When seeing such a system in action, much of the focus might be on the robot’s high speed, accurate picks of various items, but pick success is contingent upon several contributing factors – including consistent, controlled lighting. Integrating the ideal illumination setup for such a system creates a more robust and repeatable process, particularly when considering the variability of the products that such a system deals with. High-quality lighting is ultimately key to any successful application-specific system that leverages machine vision lighting, and each system may require different lighting formats, wavelengths, and intensities.
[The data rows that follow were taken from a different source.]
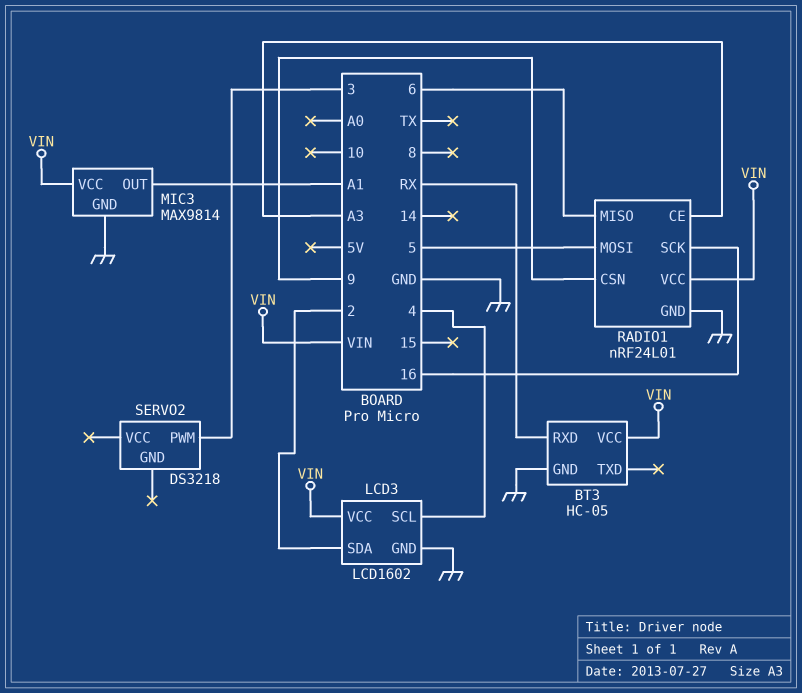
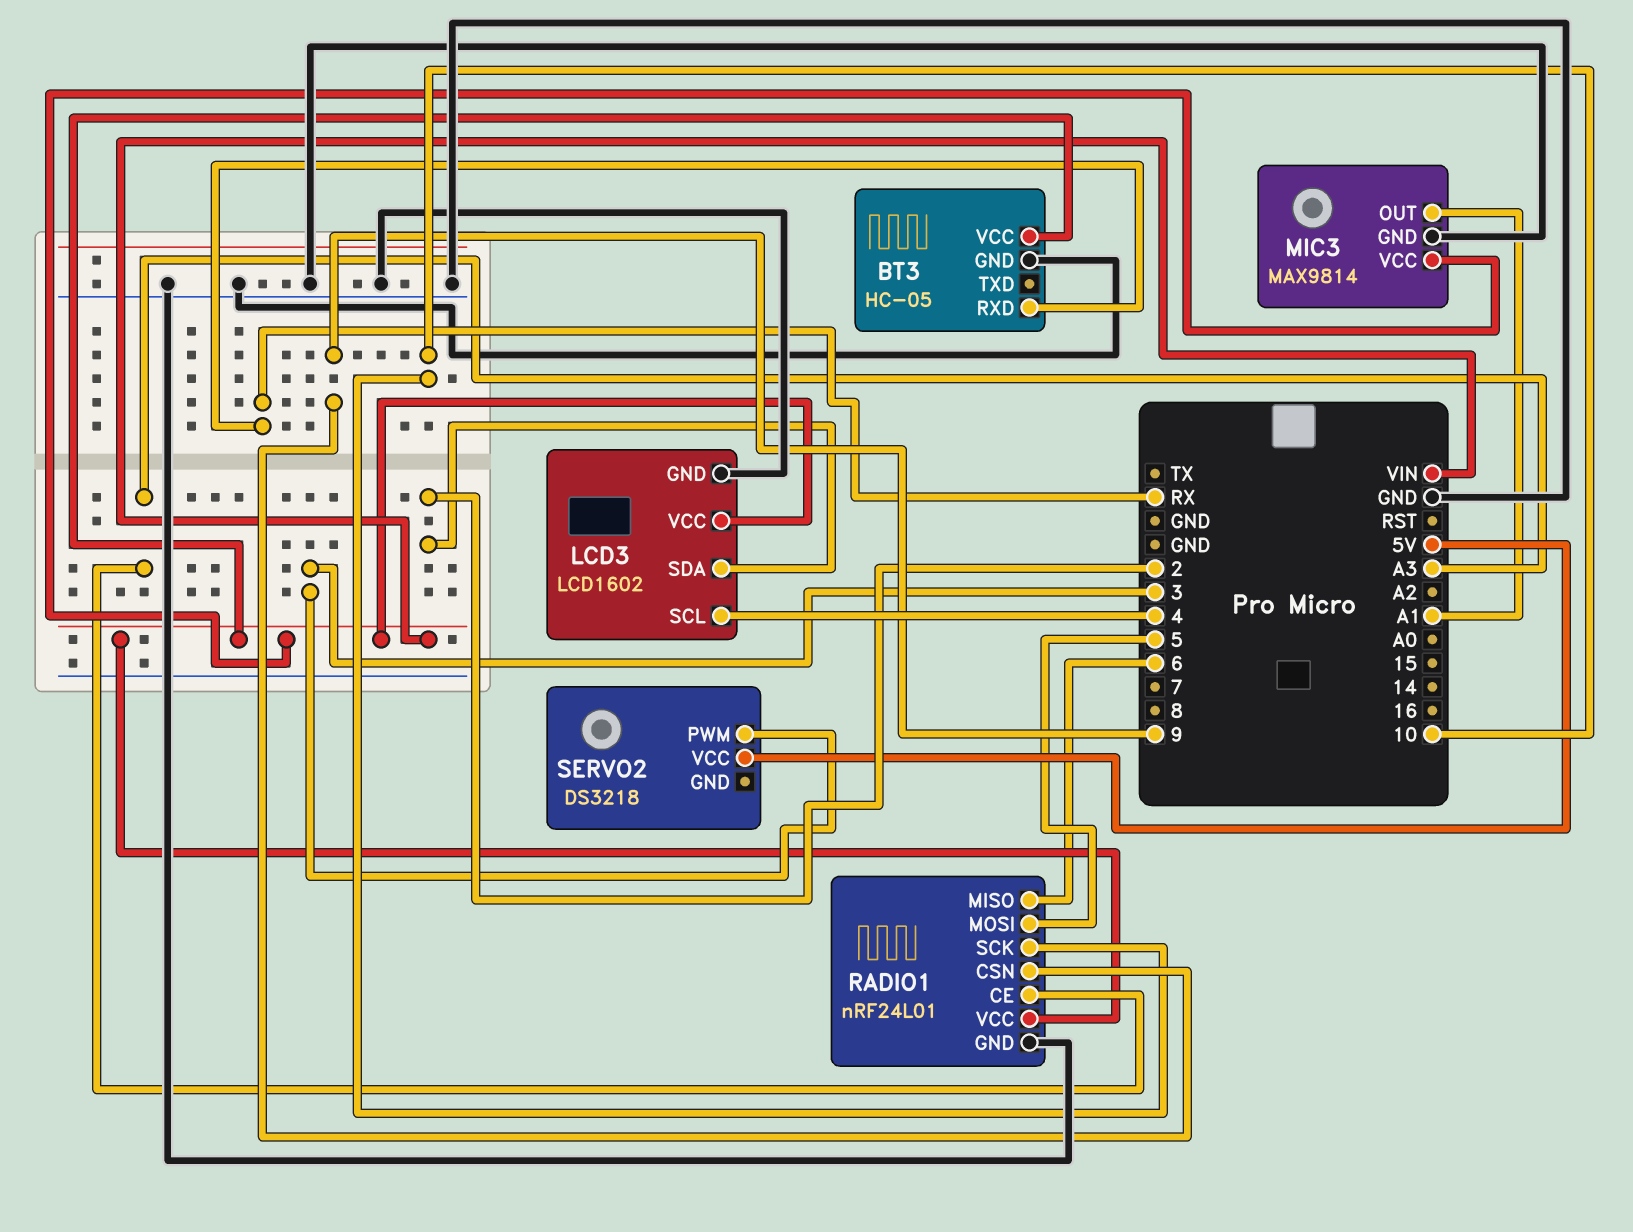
RADIO1 pin SCK: 16 -> 10
SERVO2 pin VCC: none -> 5V

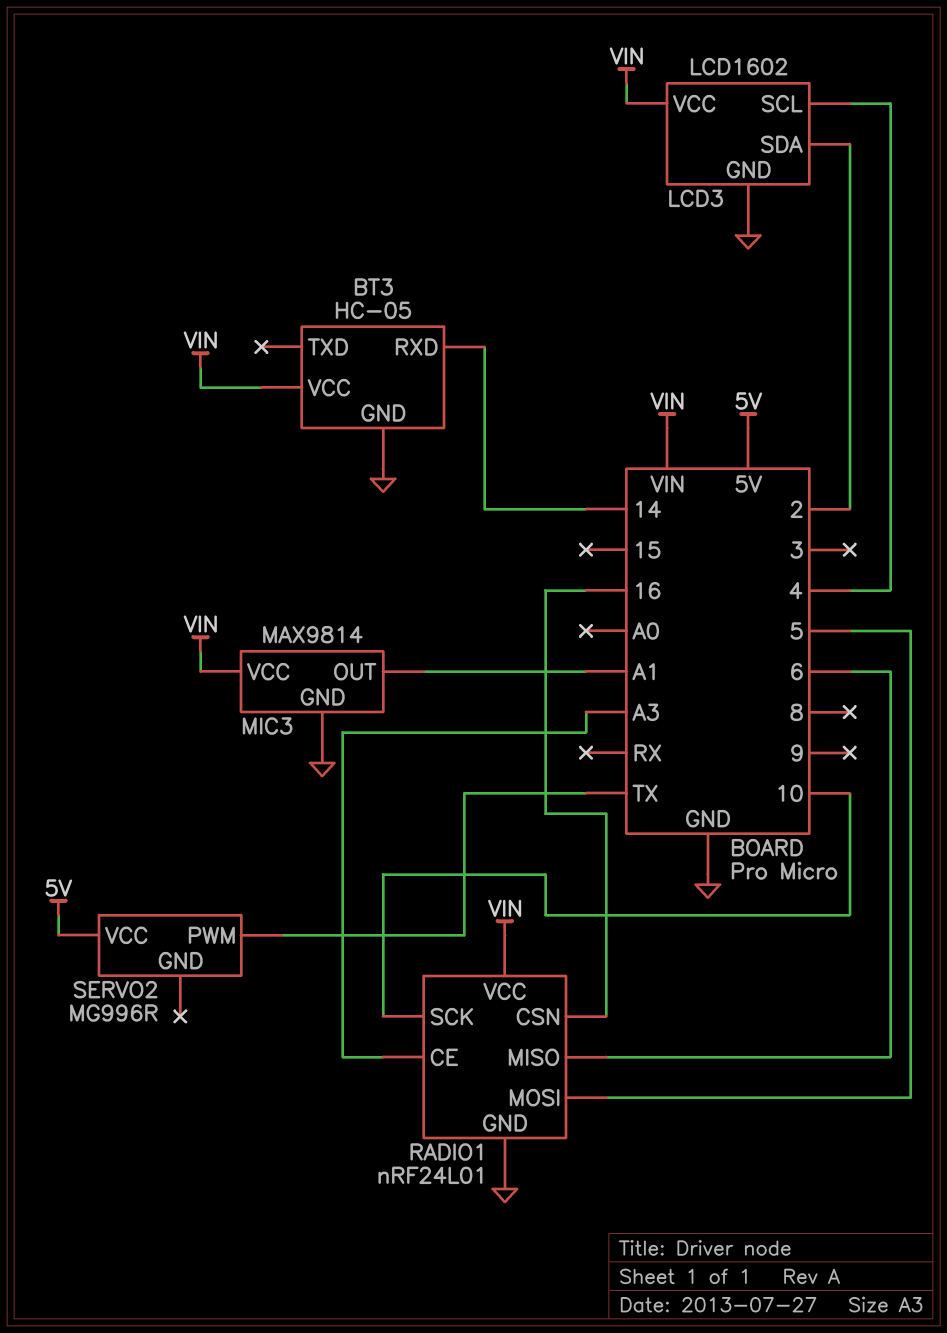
BT3 pin RXD: RX -> 14
RADIO1 pin CSN: 9 -> 16
SERVO2: DS3218 -> MG996R
SERVO2 pin PWM: 3 -> TX

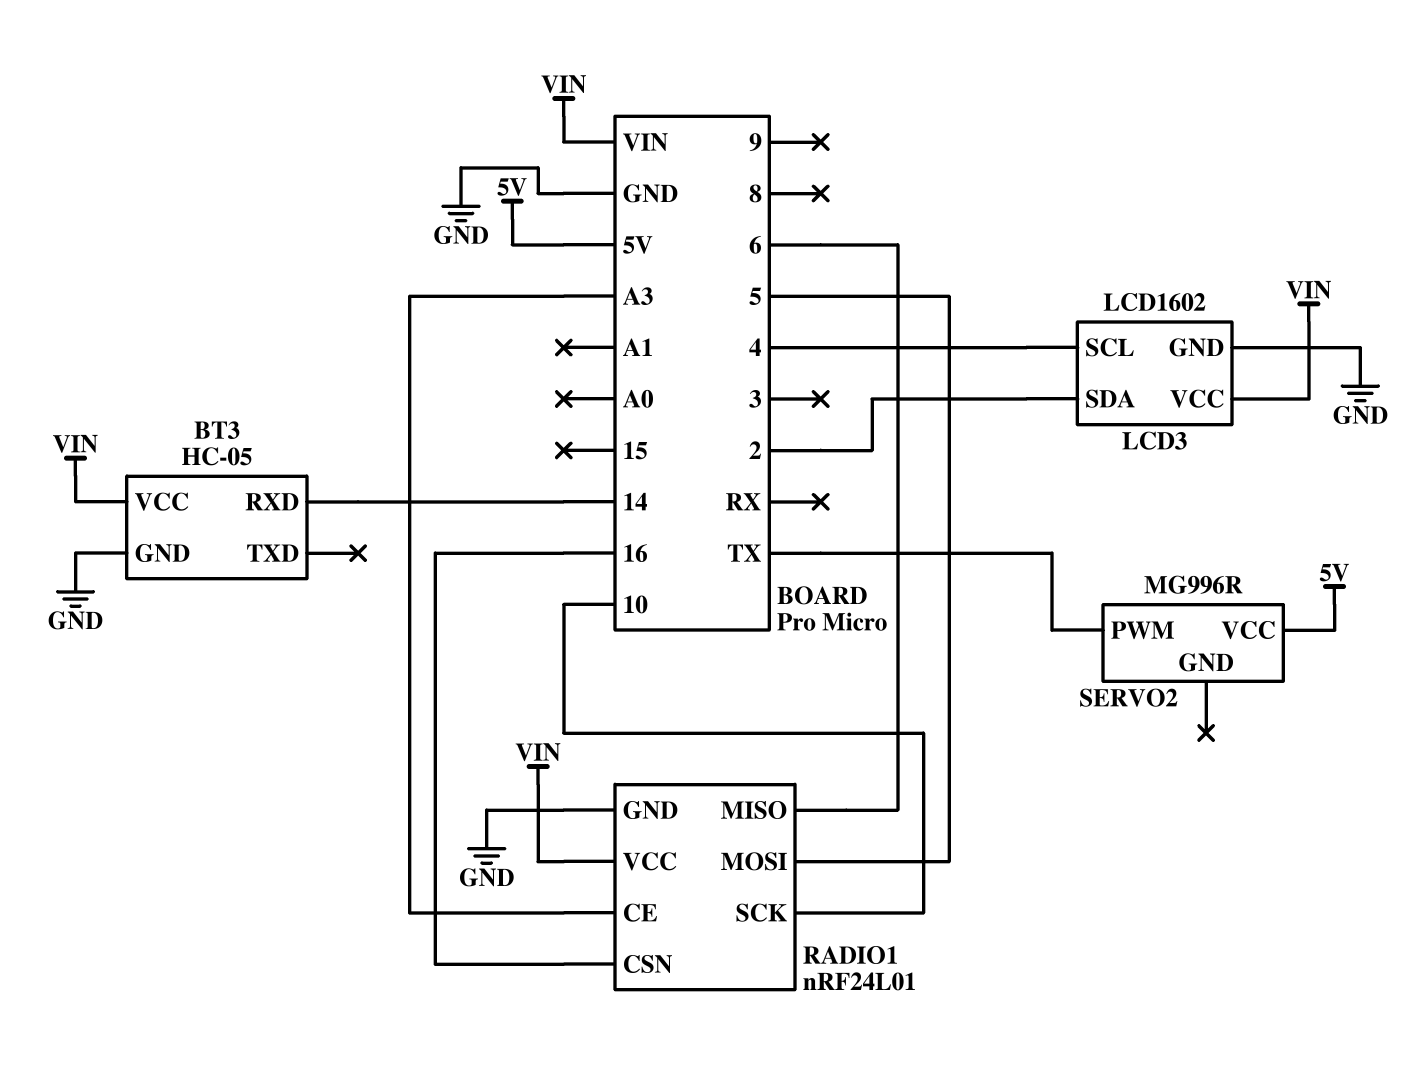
MIC3: MAX9814 -> none
MIC3 pin GND: GND -> none
MIC3 pin OUT: A1 -> none
MIC3 pin VCC: VIN -> none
Systems integrators and OEMs today, of course, have a wide range of options from which to choose, including lights in bar/linear, ring, brick, dome, backlight, spot/project formats or multifunctional lights that include six different lighting options in one.

Automation Advances On

Manufacturers around the world will continue to seek out new technologies and processes to keep pace in an increasingly competitive world, while also looking to protect themselves against factors such as labor shortages and supply chain issues. As a result, suppliers within the automation industry will continue to innovate and provide systems integrators and OEMs with the solutions required to build the automation systems of today and tomorrow. When designing an integrating such systems, however, don’t wait to specify the lighting until the last minute, as a properly designed and implemented lighting system can significantly improve the capabilities and effectiveness of any system leveraging machine vision.